BJ heads up the old tower in the bitter cold and howling winds. You can imagine what a metal ladder feels like at these temperatures! In a short while, he has a pulley and rope set up and I am hauling first the generator and then a battery up to him on the platform about 18 metres off the ground. I climb up as well, just to add the light from my headlamp to the task at hand, though I am quite happy to stay on the secure ladder and off the windy platform!

(c) Geoff York/WWF
Daylight gently breaks across this amazing landscape of snow, ice, rock, and eskers (glacial landforms – gravel ridges essentially – from the last major ice age). The clear starry night gives way to a beautiful, but bitterly cold and sunny Arctic day – not a common occurrence this time of year! This is exactly the weather the polar bears of Hudson Bay have been waiting for and ice is quickly forming now on the margins of Cape Churchill, a dramatic change from the survey just one week ago.

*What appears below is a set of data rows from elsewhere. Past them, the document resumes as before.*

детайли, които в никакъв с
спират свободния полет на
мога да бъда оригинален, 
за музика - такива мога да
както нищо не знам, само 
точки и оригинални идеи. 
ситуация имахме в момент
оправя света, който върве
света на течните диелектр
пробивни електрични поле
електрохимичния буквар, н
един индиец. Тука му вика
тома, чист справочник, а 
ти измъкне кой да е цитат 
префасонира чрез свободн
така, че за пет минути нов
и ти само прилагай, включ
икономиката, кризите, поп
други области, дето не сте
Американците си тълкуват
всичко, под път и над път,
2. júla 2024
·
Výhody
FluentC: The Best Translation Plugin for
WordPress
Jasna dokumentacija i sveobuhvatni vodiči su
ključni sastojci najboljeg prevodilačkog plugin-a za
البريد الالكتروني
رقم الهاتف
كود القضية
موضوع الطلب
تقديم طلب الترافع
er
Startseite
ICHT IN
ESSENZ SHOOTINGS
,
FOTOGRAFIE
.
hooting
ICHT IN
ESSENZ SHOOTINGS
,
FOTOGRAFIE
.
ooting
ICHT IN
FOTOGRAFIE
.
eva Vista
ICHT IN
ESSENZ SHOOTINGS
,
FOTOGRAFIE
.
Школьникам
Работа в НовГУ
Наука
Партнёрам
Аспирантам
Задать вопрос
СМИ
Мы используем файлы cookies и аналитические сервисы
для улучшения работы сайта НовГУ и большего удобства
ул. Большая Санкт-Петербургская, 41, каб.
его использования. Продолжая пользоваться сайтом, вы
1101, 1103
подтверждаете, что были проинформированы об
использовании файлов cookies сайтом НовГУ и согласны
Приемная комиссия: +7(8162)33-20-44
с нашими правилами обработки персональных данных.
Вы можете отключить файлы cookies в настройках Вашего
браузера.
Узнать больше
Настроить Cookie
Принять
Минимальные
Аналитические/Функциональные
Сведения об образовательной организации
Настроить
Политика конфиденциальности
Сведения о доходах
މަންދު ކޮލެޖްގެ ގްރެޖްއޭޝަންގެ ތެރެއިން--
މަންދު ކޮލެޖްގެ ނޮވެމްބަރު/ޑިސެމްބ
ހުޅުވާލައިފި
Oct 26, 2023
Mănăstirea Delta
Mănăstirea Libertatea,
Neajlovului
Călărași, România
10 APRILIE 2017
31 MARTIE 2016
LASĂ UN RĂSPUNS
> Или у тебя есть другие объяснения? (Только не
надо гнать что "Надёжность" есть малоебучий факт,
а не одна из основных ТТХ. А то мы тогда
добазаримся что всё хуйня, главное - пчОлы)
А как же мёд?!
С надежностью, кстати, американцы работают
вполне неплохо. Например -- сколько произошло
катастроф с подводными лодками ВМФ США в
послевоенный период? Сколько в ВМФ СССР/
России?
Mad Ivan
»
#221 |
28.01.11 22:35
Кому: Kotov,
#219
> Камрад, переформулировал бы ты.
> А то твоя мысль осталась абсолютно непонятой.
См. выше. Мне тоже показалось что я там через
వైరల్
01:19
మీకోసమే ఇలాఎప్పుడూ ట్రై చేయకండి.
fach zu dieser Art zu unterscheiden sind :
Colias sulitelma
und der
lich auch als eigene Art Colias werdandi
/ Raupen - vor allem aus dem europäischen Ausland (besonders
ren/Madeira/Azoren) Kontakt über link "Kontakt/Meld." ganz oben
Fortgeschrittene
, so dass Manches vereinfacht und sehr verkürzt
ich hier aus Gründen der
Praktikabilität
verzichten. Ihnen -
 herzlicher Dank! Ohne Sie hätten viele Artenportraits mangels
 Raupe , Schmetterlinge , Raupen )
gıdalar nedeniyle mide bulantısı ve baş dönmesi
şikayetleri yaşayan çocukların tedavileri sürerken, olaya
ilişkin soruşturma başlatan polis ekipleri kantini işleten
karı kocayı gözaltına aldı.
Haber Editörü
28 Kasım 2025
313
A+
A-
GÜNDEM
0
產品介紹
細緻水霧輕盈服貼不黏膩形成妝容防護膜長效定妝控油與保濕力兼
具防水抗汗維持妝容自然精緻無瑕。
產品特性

After a few trips up and down the ladder, BJ has established a high frequency radio connection back to the town of Churchill. Now we just need to erect the antennae on the Tundra Buggy Lodge and Buggy One should be a mobile broadcast studio again. Guests peer up in startled amusement as they cross between the sleeper cars and the dining cars and see two guys in large blue parkas and face masks wrestling an antenna mast on the windy rooftop. Thanks to BJ’s excellent engineering over the past several years and his experience with on the spot ‘arctic engineering’ – we are connected at 7:58 AM, just in time for my call to Norway. Here’s a view out my mobile office window:
(c) Geoff York/WWF
Upon arrival last night, and while setting our designated paths for the week, John Gunter of FNA counted 13 bears in the immediate vicinity. As I talk with NRK radio, one of the first bears of the day walks by the buggy, and there will be many more to follow. We are the only people who will be all the way out to the Cape this year, so many of the local polar bears are very interested to check out their temporary new neighbours. At Cape Churchill, the humans are every bit as much the exhibit as the bears and the buggies must look like human aquariums to these intensely curious bears. The extreme cold and winds challenge the Buggies and the guests, but the day ends with a lot of smiling faces and shared stories as guests and staff share their day back on the lodge lounge car. This is truly one of the last real ground based expeditions for visitors to this amazing part of Manitoba.